Friday, May 31, 2013

"Summer Fun...."

Summer is officially under way. Hard to fathom another year has come and gone. I guess that's how life goes though - here today, gone tomorrow, but then tomorrow becomes another today - and the cycle continues. In the midst of busyness, discipline, meal plans, failed meals, breaking up of arguments, mounds of laundry, and grief,  I am asking God to please show me the extraordinary in the ordinary. He is gracious to open my eyes to things that I otherwise would miss - and quite honestly, miss alot because I am too focused on my own failures and insecurities, and obligations.

Elijah Brooks held my hand today and said, "you're the greatest mom in the whole world and thank you for all that you do" - just because. That is extraordinary.
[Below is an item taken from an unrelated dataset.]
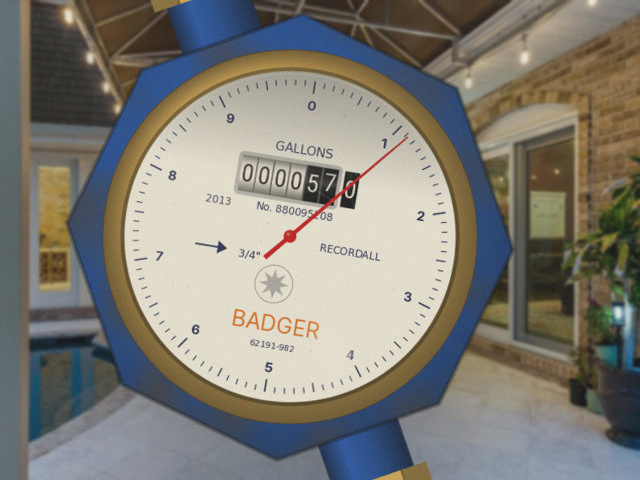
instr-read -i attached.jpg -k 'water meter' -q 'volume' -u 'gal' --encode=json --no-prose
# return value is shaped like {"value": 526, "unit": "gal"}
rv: {"value": 571.1, "unit": "gal"}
Ellison puckered up her little lips and made the loudest kissing sound one has ever heard, threw her arms around my neck and patted me on the back - just because.  That is extraordinary.

Jay came home after a long day, immediately started playing with the kids and loving them, and me in the process - just because. That is extraordinary.

These days, I am trying to be much kinder to myself. Trying not to get so worked up about things that simply do not matter (I am definitely a work in progress, and need much more progress in this area).  But, I am aware of it and that is half the battle.  I am praying my way through letting go of expectations, or supposed expectations that I put on myself, and be purposeful about seeing the extraordinary in the ordinary. It's there, all the time.  The question is where is my focus....., and honestly, I need my perspective adjusted hourly so that I can see it, and see HIM, who is truly extraordinary.